Retrait. En matière de social, il y a les paroles et les actes… Or, du côté de Bagatelle les travailleurs sociaux sont inquiets. On vous explique pourquoi.
Par Julien Davenne
Le droit de retrait est une mesure légale que peut exercer tout travailleur quand il pense que sa vie ou sa santé sont en péril. Le droit de retrait est par exemple utilisé quand un chauffeur de bus est agressé ou quand un professeur est menacé ou frappé par un parent, normal. Quand un prof est agressé, les syndicats s’indignent, le FN salive et Jean Pierre Pernaut nostalgise sur la douce France perdue, normal. Jacques Gasztowtt n’a pas exercé son droit de retrait. La lame qui lui a tranché la carotide ne lui en a pas laissé le temps, alors il est mort, Jean Pierre Pernaut s’en fout, la France s’en fout, même le FN s’en fout. Jacques Gasztowtt faisait son métier d’éducateur spécialisé, en l’occurrence, il appliquait une ordonnance lui demandant de mettre en lien une petite fille de quatre ans avec son père, mais le père était armé et il a tranché la carotide de Jacques, pas normal. Pas normal, mais banal. L’agressivité des usagers, les travailleurs sociaux la vivent au quotidien. Ils y sont préparés, mais la plus brillante des théories ne suffit pas à détourner la lame d’un couteau. C’est que la théorie à ceci de commun avec la politique d’être édictée par de beaux esprits bien éloignés du terrain et d’un quotidien fait de violence et de misère. Les travailleurs sociaux sont habitués à aller au casse pipe. Ils sont fourbus à cet exercice paradoxal qui consiste à réparer sous injonction du politique les dégâts engendrés par les orientations de ce même politique. Alors, au fil des ans, des renoncements et des restrictions, ils tentent de bricoler de l’avenir avec des outils dépassés. C’est à Nantes que Jacques Gasztowtt a trouvé la mort, mais le drame aurait pu se dérouler ailleurs, à Toulouse par exemple. C’est la crainte des travailleurs sociaux de la Maison des Solidarités de Bagatelle. Alors, le 3 Avril, ils ont exercé leur droit de retrait. Pas de lame sortie, pas de menace de mort, pas encore. Pourtant, le sentiment diffus que le couvercle est en train de sauter n’est pas une vue de l’esprit, mais une crainte qu’ils estiment fondée. Quand l’accumulation des incivilités, l’impossibilité de trouver des solutions au placement des jeunes en situation d’urgence et la saturation s’additionnent, ne reste plus que la frustration partagée des usagers et des travailleurs sociaux. Alors, pour alerter et pour se protéger, ils ont exercé leur droit de retrait…

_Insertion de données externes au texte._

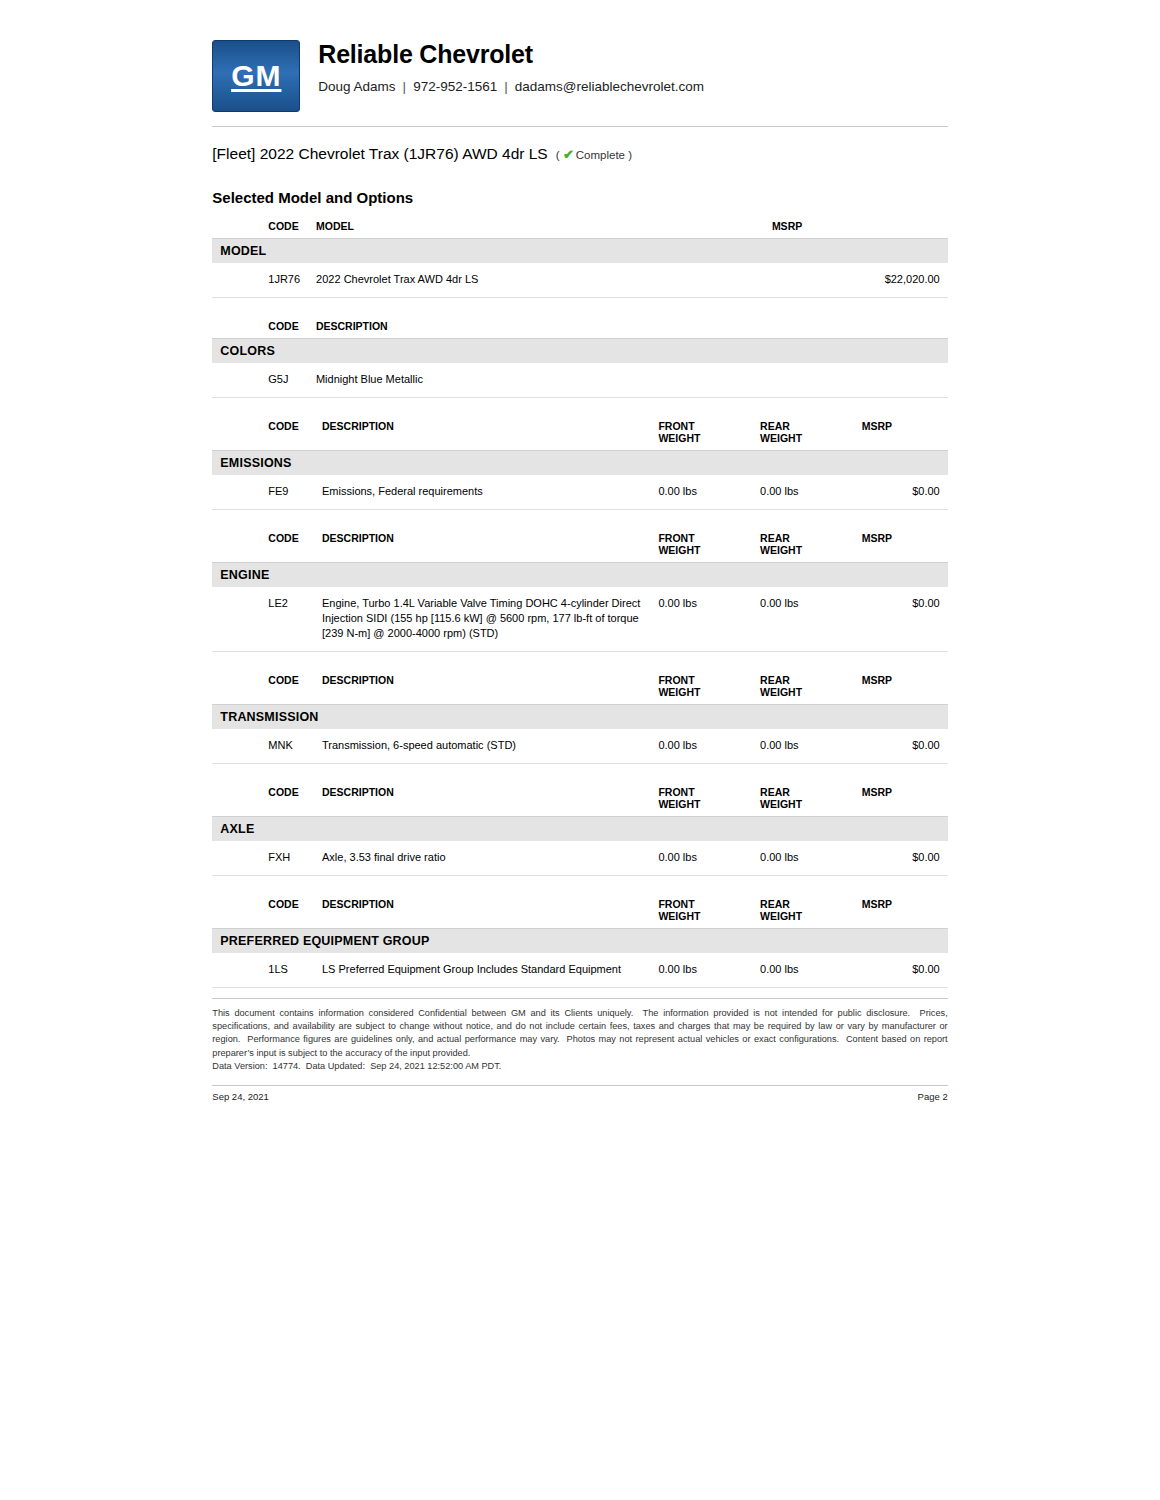GM
Reliable Chevrolet
Doug Adams|972-952-1561|dadams@reliablechevrolet.com
[Fleet] 2022 Chevrolet Trax (1JR76) AWD 4dr LS ( ✔Complete )
Selected Model and Options
| MODEL |
| CODE | MODEL | MSRP |
| 1JR76 | 2022 Chevrolet Trax AWD 4dr LS | $22,020.00 |
| COLORS |
| CODE | DESCRIPTION |
| G5J | Midnight Blue Metallic |
| EMISSIONS |
| CODE | DESCRIPTION | FRONT WEIGHT | REAR WEIGHT | MSRP |
| FE9 | Emissions, Federal requirements | 0.00 lbs | 0.00 lbs | $0.00 |
| ENGINE |
| CODE | DESCRIPTION | FRONT WEIGHT | REAR WEIGHT | MSRP |
| LE2 | Engine, Turbo 1.4L Variable Valve Timing DOHC 4-cylinder Direct Injection SIDI (155 hp [115.6 kW] @ 5600 rpm, 177 lb-ft of torque [239 N-m] @ 2000-4000 rpm) (STD) | 0.00 lbs | 0.00 lbs | $0.00 |
| TRANSMISSION |
| CODE | DESCRIPTION | FRONT WEIGHT | REAR WEIGHT | MSRP |
| MNK | Transmission, 6-speed automatic (STD) | 0.00 lbs | 0.00 lbs | $0.00 |
| AXLE |
| CODE | DESCRIPTION | FRONT WEIGHT | REAR WEIGHT | MSRP |
| FXH | Axle, 3.53 final drive ratio | 0.00 lbs | 0.00 lbs | $0.00 |
| PREFERRED EQUIPMENT GROUP |
| CODE | DESCRIPTION | FRONT WEIGHT | REAR WEIGHT | MSRP |
| 1LS | LS Preferred Equipment Group Includes Standard Equipment | 0.00 lbs | 0.00 lbs | $0.00 |
This document contains information considered Confidential between GM and its Clients uniquely. The information provided is not intended for public disclosure. Prices, specifications, and availability are subject to change without notice, and do not include certain fees, taxes and charges that may be required by law or vary by manufacturer or region. Performance figures are guidelines only, and actual performance may vary. Photos may not represent actual vehicles or exact configurations. Content based on report preparer’s input is subject to the accuracy of the input provided.
Data Version: 14774. Data Updated: Sep 24, 2021 12:52:00 AM PDT.
Sep 24, 2021 Page 2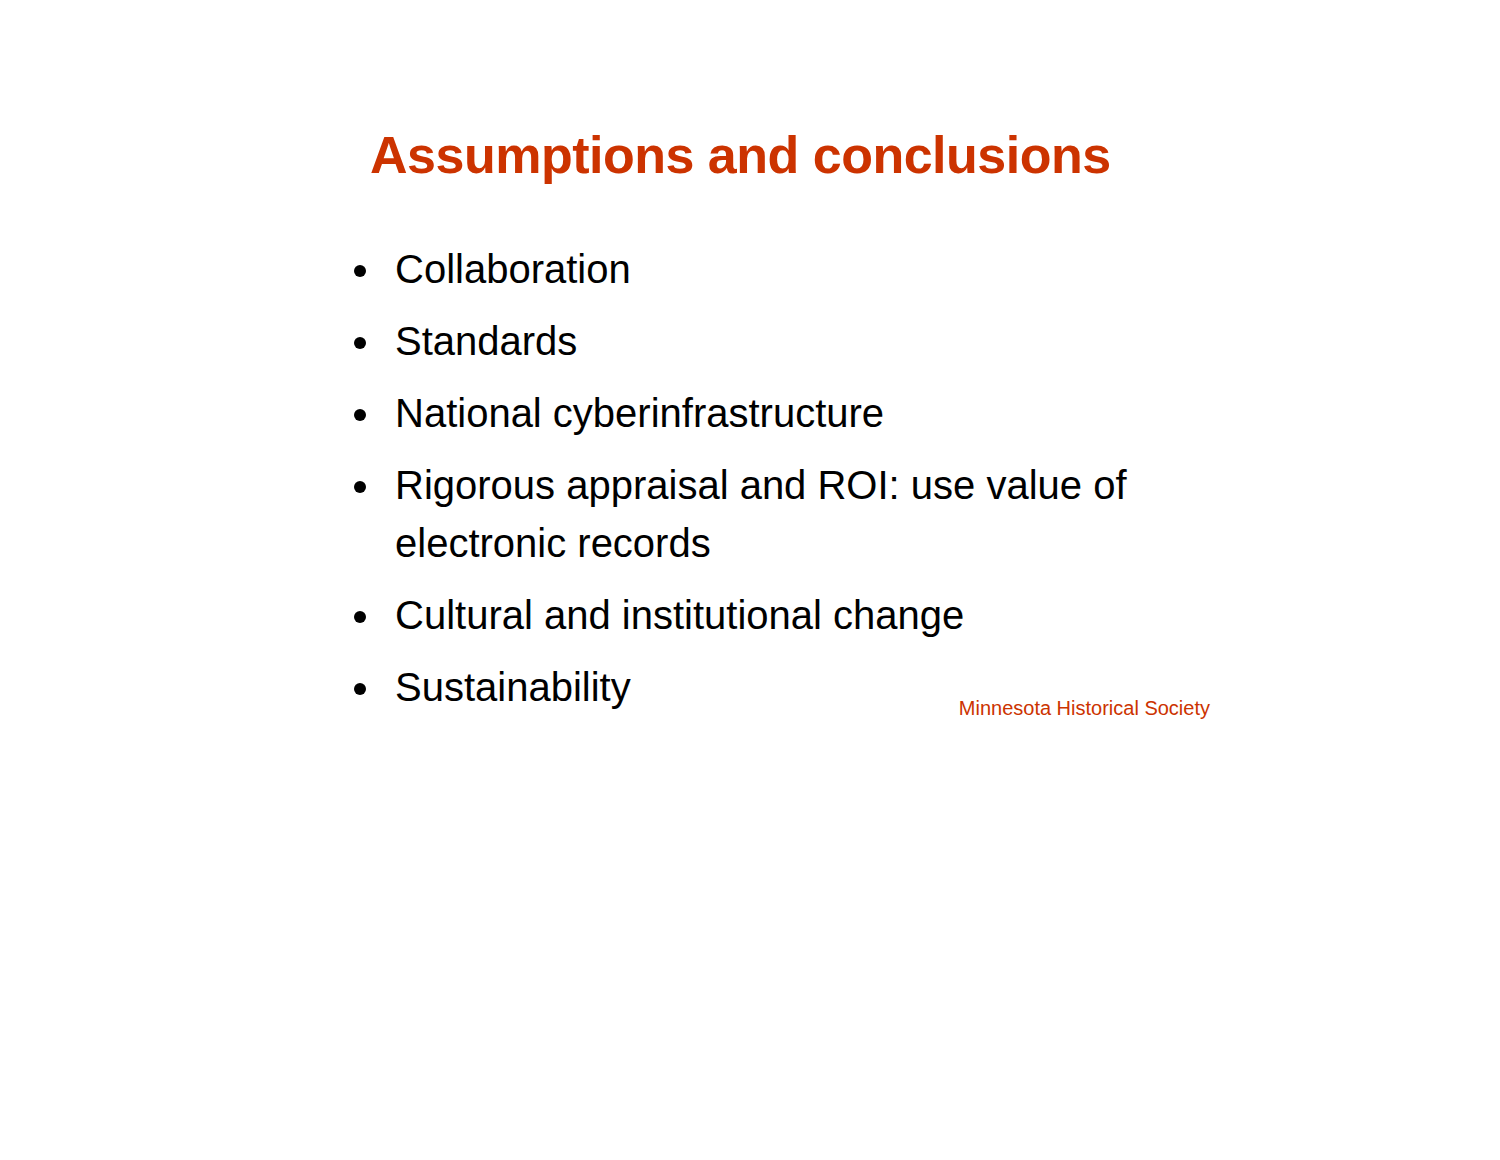Assumptions and conclusions
Collaboration
Standards
National cyberinfrastructure
Rigorous appraisal and ROI: use value of electronic records
Cultural and institutional change
Sustainability
Minnesota Historical Society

Bagatelle, c’est un beau quartier. Le GPV, la politique de la ville et AZF lui ont redonné un peu de fraîcheur. Comme souvent, les angéliques de gauche ont multiplié les équipements tandis que les sourcilleux de droite ont décuplé les caméras. Les uns comme les autres s’étonnent alors que perdurent les problèmes. Avec presque 200 situations d’urgences, des absences non remplacées au sein de l’équipe, un effectif insuffisant, l’équipe ne se sent plus en capacité d’apporter des réponses à la lente dégradation qu’ils constatent. Leur demande d’enquête du Comité d’Hygiène et Sécurité au travail est pour l’heure restée sans réponse. Le courrier qu’ils ont adressé à Georges Méric sera sans doute l’un des premiers reçu par le nouveau président du conseil départemental. Ne leur reste plus qu’à espérer que l’ancien médecin saura bien diagnostiquer les causes de la fièvre qui monte.